Rewrite all of the material below, swapping "series" for "data series" and leaving everything else unchanged. Leave out the pictures.
* * * *
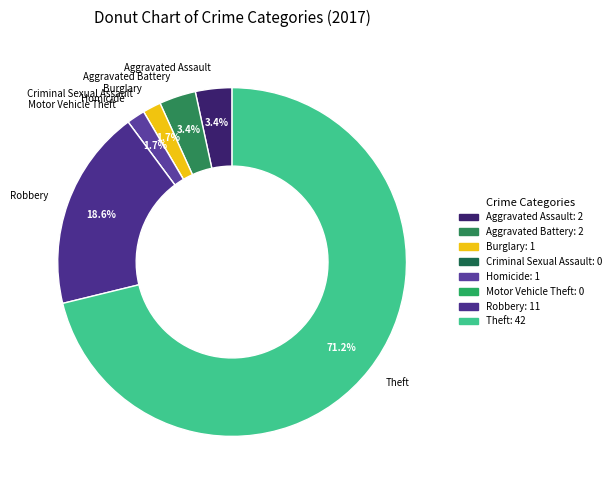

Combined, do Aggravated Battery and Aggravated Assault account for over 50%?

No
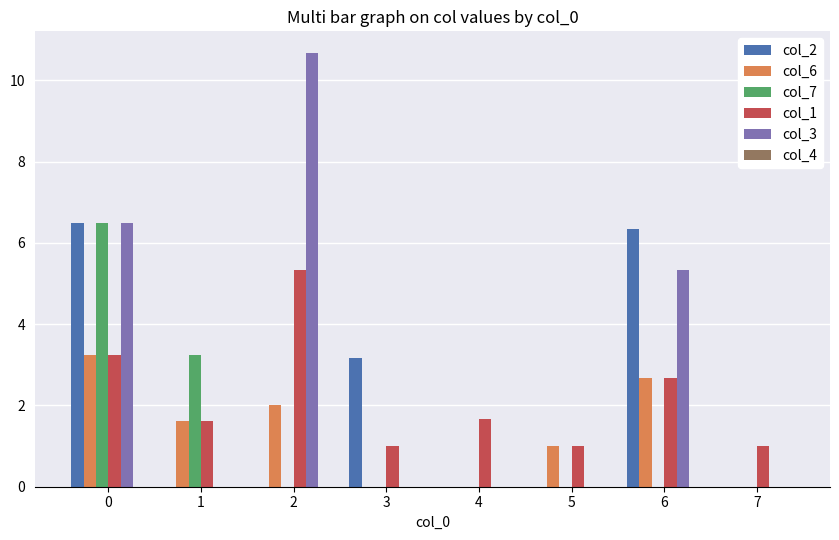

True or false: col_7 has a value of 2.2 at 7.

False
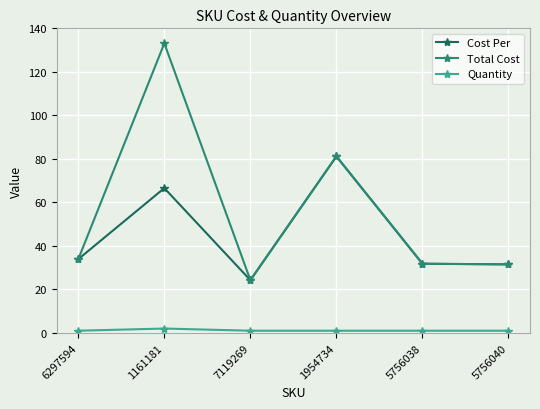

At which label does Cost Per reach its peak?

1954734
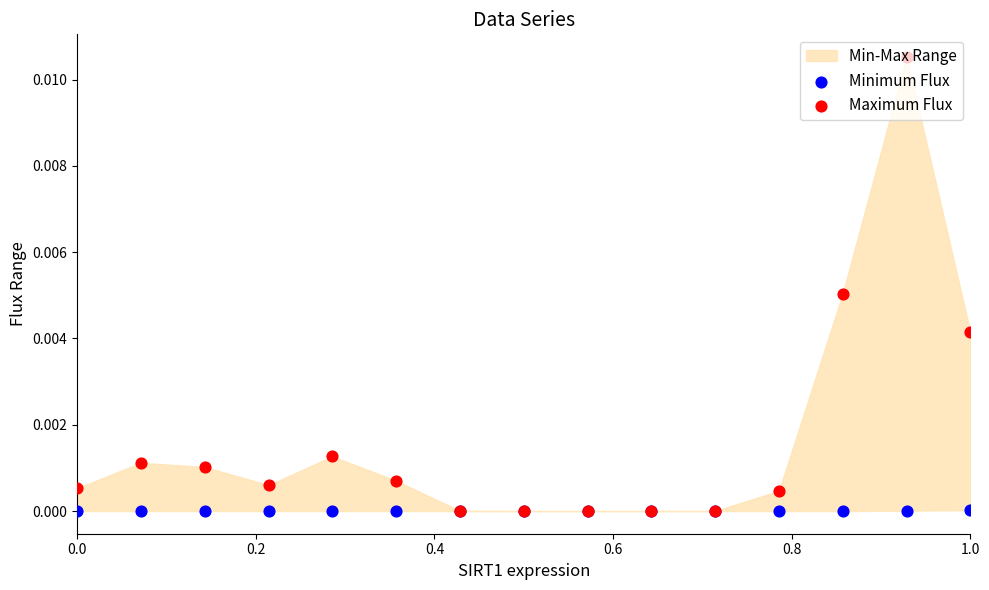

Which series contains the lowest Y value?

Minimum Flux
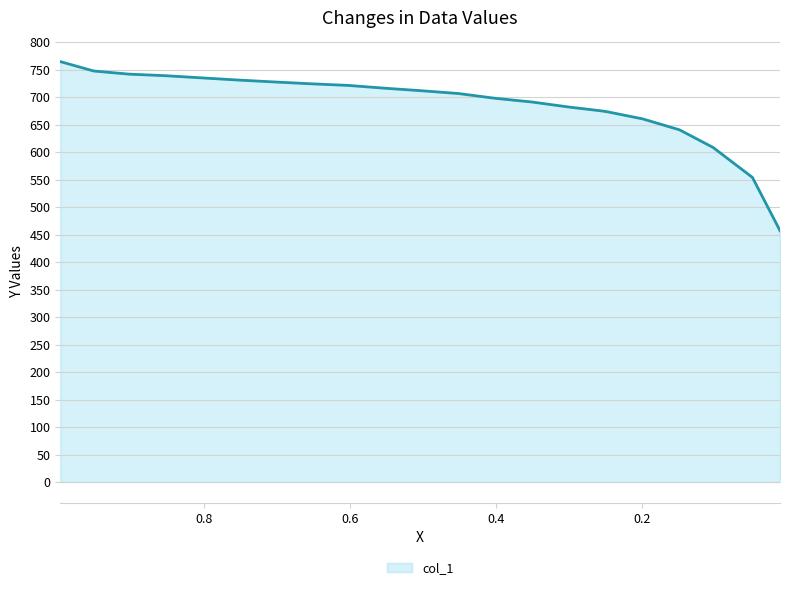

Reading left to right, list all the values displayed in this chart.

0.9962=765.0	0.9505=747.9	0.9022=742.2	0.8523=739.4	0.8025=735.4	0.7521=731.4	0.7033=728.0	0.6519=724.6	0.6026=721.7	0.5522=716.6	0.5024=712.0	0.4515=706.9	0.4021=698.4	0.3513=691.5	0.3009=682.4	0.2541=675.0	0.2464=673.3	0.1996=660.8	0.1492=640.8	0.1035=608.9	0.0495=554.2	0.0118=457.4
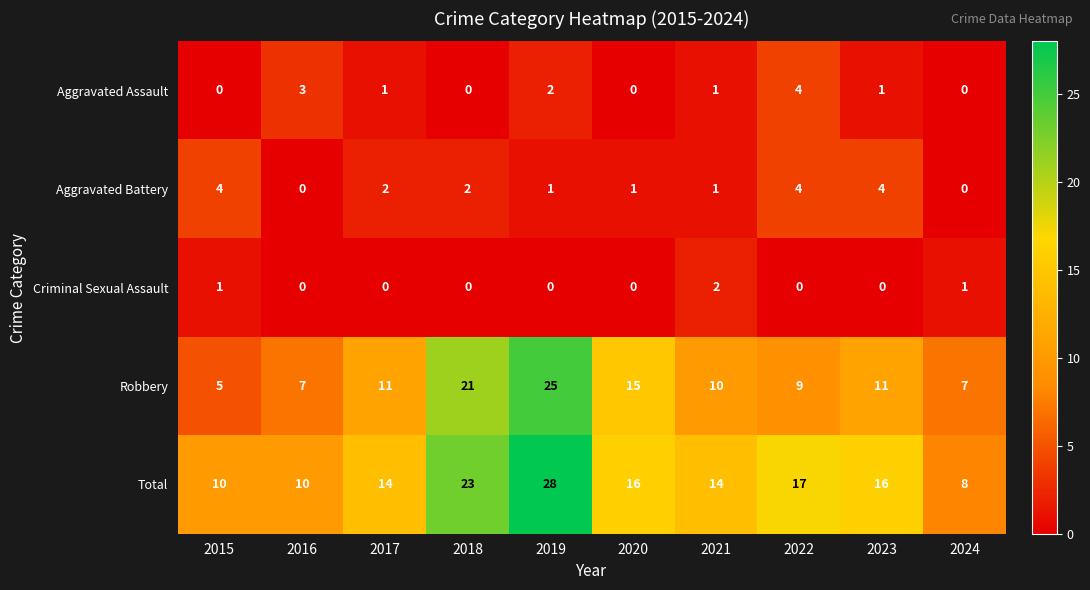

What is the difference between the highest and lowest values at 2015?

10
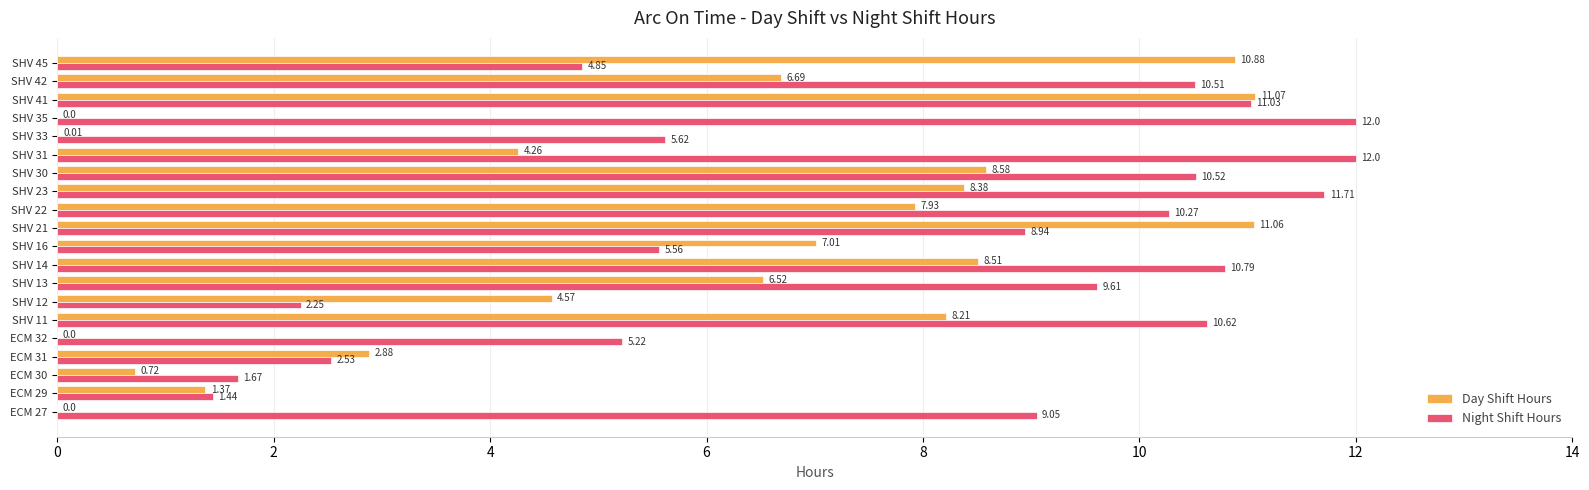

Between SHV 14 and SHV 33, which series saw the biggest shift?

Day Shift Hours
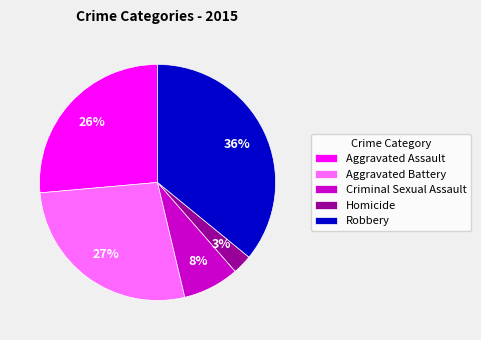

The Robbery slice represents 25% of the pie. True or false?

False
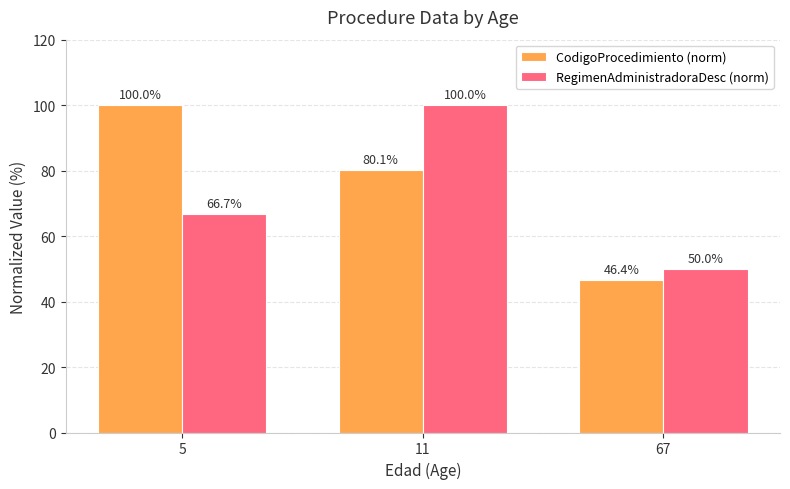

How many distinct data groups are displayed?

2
* * * *
Answer to this task:
Combined, do Aggravated Battery and Aggravated Assault account for over 50%?

No

True or false: col_7 has a value of 2.2 at 7.

False

At which label does Cost Per reach its peak?

1954734

Which data series contains the lowest Y value?

Minimum Flux

Reading left to right, list all the values displayed in this chart.

0.9962=765.0	0.9505=747.9	0.9022=742.2	0.8523=739.4	0.8025=735.4	0.7521=731.4	0.7033=728.0	0.6519=724.6	0.6026=721.7	0.5522=716.6	0.5024=712.0	0.4515=706.9	0.4021=698.4	0.3513=691.5	0.3009=682.4	0.2541=675.0	0.2464=673.3	0.1996=660.8	0.1492=640.8	0.1035=608.9	0.0495=554.2	0.0118=457.4

What is the difference between the highest and lowest values at 2015?

10

Between SHV 14 and SHV 33, which data series saw the biggest shift?

Day Shift Hours

The Robbery slice represents 25% of the pie. True or false?

False

How many distinct data groups are displayed?

2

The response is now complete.